*** 学习文本 ***
首页 > 其他分享 >ClickHouse测试之mergetree中的order by字段是否符合最左原则

ClickHouse测试之mergetree中的order by字段是否符合最左原则

时间:2022-10-18 16:23:59浏览次数:58  
标签:Node String pid order test Type mergetree ClickHouse Plans

先简单说一下最左原则

顾名思义:
1、最左优先,以最左边的为起点任何连续的索引都能匹配上。同时遇到范围查询(>,<,between,like)就会停止匹配。

2、例如:b=2如果建立(a,b)顺序的索引,是匹配不到(a,b)索引的;
但如果查询条件是a=1 and b=2或者a=1(又或者是b=2 and b=1)就可以,因为优化器会自动调整a,b的顺序。

3、再比如a=1 and b=2 and c>3 and d=4 如果建立(a,b,c,d)顺序的索引,d是用不到索引的,因为c字段是一个范围查询,它之后的字段就会停止匹配。

 

测试案例如下:

表名

总行数

原始大小

压缩大小

压缩率

test_event_combine

ORDER BY (pid, logtime)

 

355820549

91.19 GiB

6.83 GiB

7

test_logtime_index

ORDER BY (logtime, pid)

355820549

 91.19 GiB

 6.85 GiB

7

建表语句如下(测试数据约3.5亿条):


 

CREATE TABLE test.test_event_combine
(
`pid` Int32,
`role_uid` Int64,
`group_base` Int32,
`plosgn` Int8,
`pl` String,
`plname` String,
`server_id` Int32,
`os` String,
`uuid` String,
`gn` String,
`state` String,
`ip` String,
`logtime` Int64,
`log_type` String,
`event` String,
`kv` String
)
ENGINE = MergeTree
ORDER BY (pid, logtime)
SETTINGS index_granularity = 8192

 

 

CREATE TABLE test. test_logtime_index
(
`pid` Int32,
`role_uid` Int64,
`group_base` Int32,
`plosgn` Int8,
`pl` String,
`plname` String,
`server_id` Int32,
`os` String,
`uuid` String,
`gn` String,
`state` String,
`ip` String,
`logtime` Int64,
`log_type` String,
`event` String,
`kv` String
)
*** 数据记录 ***
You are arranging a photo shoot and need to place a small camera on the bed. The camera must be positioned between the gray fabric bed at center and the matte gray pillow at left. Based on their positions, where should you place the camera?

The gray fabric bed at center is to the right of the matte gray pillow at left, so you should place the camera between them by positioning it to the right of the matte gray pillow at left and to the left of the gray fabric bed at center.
***
*** 数据记录 ***
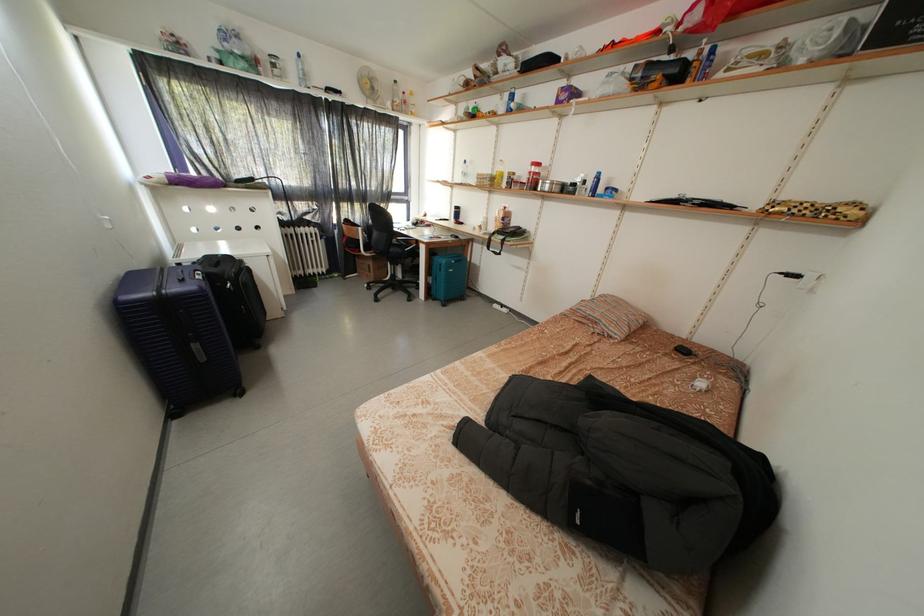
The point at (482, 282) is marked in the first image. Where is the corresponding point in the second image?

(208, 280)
***
◆ 任务列表 ◆
A: 判断以下说法是否与 ClickHouse 最左原则测试一文相符,每条回答“是”或“否”,并原样引用文中起决定作用的文字:(i)按最左原则,遇到范围查询就会停止匹配;(ii)test_event_combine 表的压缩大小为 6.85 GiB;(iii)test_event_combine 的建表语句把 index_granularity 设为 8192。
B: 接着 ClickHouse 最左原则测试一文的末尾续写下去。
这些记录与此处内容毫无关系。

◆ 答案列表 ◆
A:
(i)是:“同时遇到范围查询(>,<,between,like)就会停止匹配。”
(ii)否:文中该表的压缩大小为“6.83 GiB”。
(iii)是:“SETTINGS index_granularity = 8192”。

B:
ENGINE = MergeTree
ORDER BY (logtime,pid)
SETTINGS index_granularity = 8192

查询效率对比:


SELECT count(pid) AS num
FROM test.test_event_combine
WHERE pid in(
6609291
,182776
,7016351
,336626
,121096
,522472
,6997365
,197394
,4979687
,6898037
,2543060
,7011696
,6687321
) ;

SELECT count(pid) AS num
FROM test.test_logtime_index
WHERE pid in(
6609291
,182776
,7016351
,336626
,121096
,522472
,6997365
,197394
,4979687
,6898037
,2543060
,7011696
,6687321
) ;

1 rows in set. Elapsed: 0.014 sec. Processed 425.98 thousand rows, 1.70 MB (30.02 million rows/s., 120.10 MB/s.) 1 rows in set. Elapsed: 0.989 sec. Processed 355.82 million rows, 1.42 GB (359.72 million rows/s., 1.44 GB/s.)

结论:当order by pid字段在首位的时候,比在第二个字段快了近100倍左右。

 执行计划如下:

执行计划 (order by pid,logtime)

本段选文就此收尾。